# [Work request A]
Answer these questions from the education news excerpt:
(i) How many Head Start agencies does Rhode Island have?
(ii) Roughly what fraction of classroom teachers' salaries do Head Start teachers earn?
(iii) In which grade would students take state placement examinations under the California chancellor's proposal?
# [Work request B]
Write the next part of the education news excerpt, picking up after its final sentence.

Leaders of the legislature’s House and Senate have already pledged their support for the funding request. Ronald DiOrio, Governor Edward DiPrete’s policy director, said the proposal was “being looked at very closely, along with other programs.”

Rhode Island’s eight Head Start agencies, which will receive about $3.5 million from the federal government this year, are having difficulty raising the 25 percent local share that the federal grants require, according to Sister Barbara McMichael, the director of the Providence Head Start program. The requested state aid would equal about 10 percent of the federal grants.

“We’re just barely making it, but we can’t see a way to do it much longer without reducing services,” Sister McMichael said. “We’re really desperate for funds now, especially for teachers’ salaries.” Head Start teachers earn about one-third the salaries of classroom teachers, she noted.

Mr. DiOrio said the Governor’s office is studying ways to help address Head Start’s needs for housing and liability insurance. “There may not be the dollar need if we can address the other problems they have,” he said.

California’s new chancellor of community colleges has proposed that all students who wish to enter the two-year colleges take state placement examinations in the 11th grade to determine whether they need remedial help in English or mathematics.

Records in a dataset:

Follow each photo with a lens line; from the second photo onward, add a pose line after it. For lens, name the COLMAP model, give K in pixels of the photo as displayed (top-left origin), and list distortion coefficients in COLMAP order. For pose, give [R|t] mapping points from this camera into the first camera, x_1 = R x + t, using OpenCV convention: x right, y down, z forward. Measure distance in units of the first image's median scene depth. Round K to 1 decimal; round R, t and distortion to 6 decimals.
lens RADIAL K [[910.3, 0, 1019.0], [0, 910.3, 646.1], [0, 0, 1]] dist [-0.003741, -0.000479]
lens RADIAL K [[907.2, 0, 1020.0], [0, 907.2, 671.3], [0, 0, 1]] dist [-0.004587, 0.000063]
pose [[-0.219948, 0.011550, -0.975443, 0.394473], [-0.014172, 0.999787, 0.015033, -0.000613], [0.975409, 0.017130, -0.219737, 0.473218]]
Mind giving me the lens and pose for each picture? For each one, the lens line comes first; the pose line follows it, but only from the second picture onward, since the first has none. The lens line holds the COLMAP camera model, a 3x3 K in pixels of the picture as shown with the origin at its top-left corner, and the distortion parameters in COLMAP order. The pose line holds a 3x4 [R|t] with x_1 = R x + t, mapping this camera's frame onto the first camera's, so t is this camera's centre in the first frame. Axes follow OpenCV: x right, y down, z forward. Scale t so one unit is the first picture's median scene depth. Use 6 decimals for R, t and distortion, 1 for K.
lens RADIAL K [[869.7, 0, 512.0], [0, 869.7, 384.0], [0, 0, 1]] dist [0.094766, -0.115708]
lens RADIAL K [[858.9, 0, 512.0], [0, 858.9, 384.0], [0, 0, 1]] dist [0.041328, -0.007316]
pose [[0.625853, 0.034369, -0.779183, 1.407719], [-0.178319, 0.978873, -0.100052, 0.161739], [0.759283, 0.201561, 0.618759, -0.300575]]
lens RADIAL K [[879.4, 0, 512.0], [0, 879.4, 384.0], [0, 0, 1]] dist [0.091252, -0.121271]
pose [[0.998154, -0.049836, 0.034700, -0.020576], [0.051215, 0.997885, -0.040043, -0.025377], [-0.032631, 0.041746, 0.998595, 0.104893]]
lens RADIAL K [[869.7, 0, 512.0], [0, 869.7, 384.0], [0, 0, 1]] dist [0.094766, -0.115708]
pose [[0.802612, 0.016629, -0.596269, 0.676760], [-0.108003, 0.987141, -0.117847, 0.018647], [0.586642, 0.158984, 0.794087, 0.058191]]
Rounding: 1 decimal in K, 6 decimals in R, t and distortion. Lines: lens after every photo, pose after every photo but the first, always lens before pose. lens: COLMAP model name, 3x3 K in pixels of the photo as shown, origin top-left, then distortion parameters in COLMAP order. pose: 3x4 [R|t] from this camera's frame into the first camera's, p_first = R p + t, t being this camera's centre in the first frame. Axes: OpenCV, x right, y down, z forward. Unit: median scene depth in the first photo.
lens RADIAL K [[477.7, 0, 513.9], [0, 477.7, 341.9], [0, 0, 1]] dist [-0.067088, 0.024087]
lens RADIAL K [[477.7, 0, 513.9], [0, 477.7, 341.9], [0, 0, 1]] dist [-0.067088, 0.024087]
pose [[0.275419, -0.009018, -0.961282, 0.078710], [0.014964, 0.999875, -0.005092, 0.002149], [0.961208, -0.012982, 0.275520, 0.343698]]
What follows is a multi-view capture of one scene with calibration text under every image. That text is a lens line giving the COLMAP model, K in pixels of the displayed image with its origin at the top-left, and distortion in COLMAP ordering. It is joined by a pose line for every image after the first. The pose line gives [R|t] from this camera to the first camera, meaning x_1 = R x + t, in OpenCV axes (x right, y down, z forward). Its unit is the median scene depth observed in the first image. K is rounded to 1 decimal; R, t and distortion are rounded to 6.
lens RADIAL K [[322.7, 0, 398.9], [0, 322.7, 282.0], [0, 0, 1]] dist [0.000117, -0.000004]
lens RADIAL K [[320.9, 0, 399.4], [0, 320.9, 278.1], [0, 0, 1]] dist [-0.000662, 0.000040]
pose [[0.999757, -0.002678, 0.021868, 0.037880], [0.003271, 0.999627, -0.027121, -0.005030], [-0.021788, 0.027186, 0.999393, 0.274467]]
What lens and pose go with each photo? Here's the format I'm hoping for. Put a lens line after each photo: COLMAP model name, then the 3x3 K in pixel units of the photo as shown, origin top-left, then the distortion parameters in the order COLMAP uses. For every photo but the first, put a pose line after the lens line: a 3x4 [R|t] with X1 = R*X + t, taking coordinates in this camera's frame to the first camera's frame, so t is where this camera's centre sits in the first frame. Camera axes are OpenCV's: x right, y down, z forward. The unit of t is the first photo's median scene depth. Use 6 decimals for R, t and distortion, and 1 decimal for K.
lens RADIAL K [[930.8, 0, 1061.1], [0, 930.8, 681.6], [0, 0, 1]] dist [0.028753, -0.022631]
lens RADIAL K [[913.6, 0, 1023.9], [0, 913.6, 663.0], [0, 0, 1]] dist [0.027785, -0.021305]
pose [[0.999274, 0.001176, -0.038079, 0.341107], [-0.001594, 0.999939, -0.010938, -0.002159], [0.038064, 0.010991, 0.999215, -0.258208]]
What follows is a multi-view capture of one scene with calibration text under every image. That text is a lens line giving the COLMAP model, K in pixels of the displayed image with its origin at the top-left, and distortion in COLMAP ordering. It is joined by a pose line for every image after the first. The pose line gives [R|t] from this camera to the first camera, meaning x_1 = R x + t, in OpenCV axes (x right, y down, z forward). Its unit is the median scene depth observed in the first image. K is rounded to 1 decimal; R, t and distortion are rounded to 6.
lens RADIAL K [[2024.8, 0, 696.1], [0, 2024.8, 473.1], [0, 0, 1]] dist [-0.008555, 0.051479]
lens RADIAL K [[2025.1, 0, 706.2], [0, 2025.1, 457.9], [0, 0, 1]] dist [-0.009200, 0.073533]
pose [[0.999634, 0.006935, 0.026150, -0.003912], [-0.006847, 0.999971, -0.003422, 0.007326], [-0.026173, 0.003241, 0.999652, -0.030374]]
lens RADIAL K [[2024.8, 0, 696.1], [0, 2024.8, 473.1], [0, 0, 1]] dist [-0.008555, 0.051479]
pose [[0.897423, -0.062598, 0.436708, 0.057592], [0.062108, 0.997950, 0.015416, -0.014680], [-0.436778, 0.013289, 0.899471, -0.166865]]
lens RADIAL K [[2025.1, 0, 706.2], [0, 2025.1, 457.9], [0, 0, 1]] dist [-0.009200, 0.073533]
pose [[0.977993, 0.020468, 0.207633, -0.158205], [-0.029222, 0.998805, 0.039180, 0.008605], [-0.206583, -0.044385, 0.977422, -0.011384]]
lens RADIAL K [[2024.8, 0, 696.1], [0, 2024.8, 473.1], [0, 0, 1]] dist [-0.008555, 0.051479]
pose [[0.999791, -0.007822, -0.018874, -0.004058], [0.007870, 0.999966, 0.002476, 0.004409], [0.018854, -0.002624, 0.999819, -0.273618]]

# [Response A]
(i) Eight
(ii) About one-third
(iii) The 11th grade

# [Response B]
Joshua L. Smith, who became chancellor of the 106-campus system early this fall, also called for community colleges and high schools to establish “precollegiate institutes” to provide remedial courses for students who fail the placement tests.

California students are currently required to pass a minimum-competency test in reading, writing, and math in order to obtain a high-school diploma. But those tests are developed by local districts; there is no state test.

Mr. Smith said his proposed placement tests would “not be used in any way to prevent access to prospective students"--the community colleges are open to any high-school graduate--but would help the colleges determine how best to compensate for any deficiency in basic academic skills.

“Since over 80 percent of the high-school graduates who apply for community-college admission are found to be in need of some form of remediation,” he said, “I maintain that it is not necessary to wait for these students to come to us.”

These proposals, and others affecting students and instructors in the colleges, have been forwarded to a commission appointed by the legislature to review the state’s 1960 Master Plan for Higher Education. The commission currently is studying the state’s community-college system which is the largest in the nation with about 1.1 million students.

A federal appeals court has ruled that the U.S. government cannot be held liable for negligence in cases arising out of Junior Reserve Officer Training Corps programs.

The U.S. Court of Appeals for the Fifth Circuit last month upheld a federal district-court decision that jrotc instructors are employees of school districts. Although the federal government pays a portion of the instructors’ salaries, it exercises no control over their day-to-day ac-tivities, the court ruled.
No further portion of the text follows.